Berger Paints recovering after two years of falling profit
Berger Paints is on the recovery path this year after two years of declining revenue and profit. Turnover came to the lowest figure in three years at the end of 2012 and profit closed lower than any time in the last five years. The second quarter performance of the company at the end of June however shows that both revenue and profit outlook is promising for the current year.
The company reported an after tax profit of N101 million in the second quarter, which is a 6.0% improvement over the corresponding net profit figure of N95 million in 2012. Based on the current growth rate, the full year after tax profit figure is forecast at N230 million for Berger Paints in 2013. That will take net profit to about the 2011 level and represent an increase of 27.8% over the preceding year's profit figure of about N180 million.
The improved profit outlook for this year reflects an improvement in profit margin from 7.2% in the 2012 full year to 8.3% at the end of the second quarter. The company's profit peak was attained in 2010 when it posted a net profit of N442 million from a peak sales revenue of N276 million.
Since then Berger Paints has not been able to grow sales revenue, as competition continues to intensify in the paints market and product demand capacity remains constrained due to a general economic slow down. But this year is promising on revenue growth so far.
At the end of the second quarter, the company generated a turnover of N1.21 billion, which is a marginal improvement of 3.0% over the corresponding figure last year. Full year projection indicates sales revenue in the region of N2.7 billion for Berger Paints in 2013. This will take turnover to about the peak figure attained in 2010 and will amount to an increase of 7.6% over the revenue figure in 2012. Sales revenue had declined by 2.3% in 2012.
Cost management appears effective with cost of sales unchanged as a proportion of revenue at 61.3% in the second quarter. With that, the company effectively defended gross profit margin during the period. This was reinforced by a 25% drop in selling and distribution expenses and a slight decrease in interest expenses. An increase of 35% in investment income further boosted the bottom line, letting profit to grow ahead of turnover.
At N3.4 million, interest cost is insignificant on the company's income statement, which reflects a virtual absence of balance sheet debts. Save for a short-term loan of under N7.0 million, the company's balance sheet is free of interest bearing debts.
The company is again not planning for an increased borrowing but has embarked upon a rights issue of 1 for 3 to raise the new money it needs to improve operating capacity. It is expecting net proceeds of N522 million from the rights issue, which is now in process.
The funds are to be applied for purchase of new equipment needed for modernization of factory operations. The company's management said its manufacturing infrastructure has aged to the level of significant inefficiency. It expects that the infrastructure improvement will secure efficiency gain that will impact positively on turnover and profit performances.
A substantial improvement of the company's distribution channels is also a part of the capacity enhancement project. The company has opened a building materials and related products shopping complex in Abuja in pursuit of its revenue base diversification strategy.

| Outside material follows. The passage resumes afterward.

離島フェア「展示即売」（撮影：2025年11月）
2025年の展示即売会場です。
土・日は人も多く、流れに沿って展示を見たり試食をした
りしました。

The company earned 46 kobo per share in the second quarter, improving from 40 kobo in the corresponding period last year. Post offer earnings per share will however be lower than currently shown. Its post offer volume of shares is expected to come to 290 million, assuming full subscription to the rights issue. That will bring earnings per share to 79 kobo at full year, which will be a slight decline from the earnings per share of 83 kobo recorded in 2012.
The company's earnings per share records show a continuing decline from a peak of N2.03 in 2010 to N1.05 in 2011 and further to 83 kobo in 2012 - the lowest in five years. Berger Paints paid a dividend of 70 kobo per share for its 2012 operations. From the earnings per share outlook for the current year, a lower dividend may be expected at the end of this year.
Major developments in the balance sheet of the company during the second quarter include a 12% increase in inventories, an increase of 9.0% in trade and other receivables and a drop of 32% in cash and bank balances. There was also an increase of 24% in trade and other payables, a decline of 8.0% in current assets and an increase of 11% in current liabilities.
The effect of these changes showed by way of adverse pressure on the cash flow during the review period. Net cash flow from operating activities fell by 96% to N10 million in the second quarter against the considerably higher cash requirements for investing and financing activities.
Developments to watch out for on the company in the second half of the year are whether there would be an accelerated growth in sales revenue and whether profit growth would step up. As per the company's promise, an improvement in factory efficiency expected with the planned factory modernization will save cost and stretch out profit margin.
Net profit margin remains well below the 2010 high of 15.9% and whether the company will live up to its promise of improving profit margin will be tested this year and in the coming years. A further gain in net profit margin in the second half of the year will step up profit performance; improve the earnings per share outlook as well as dividend expectation.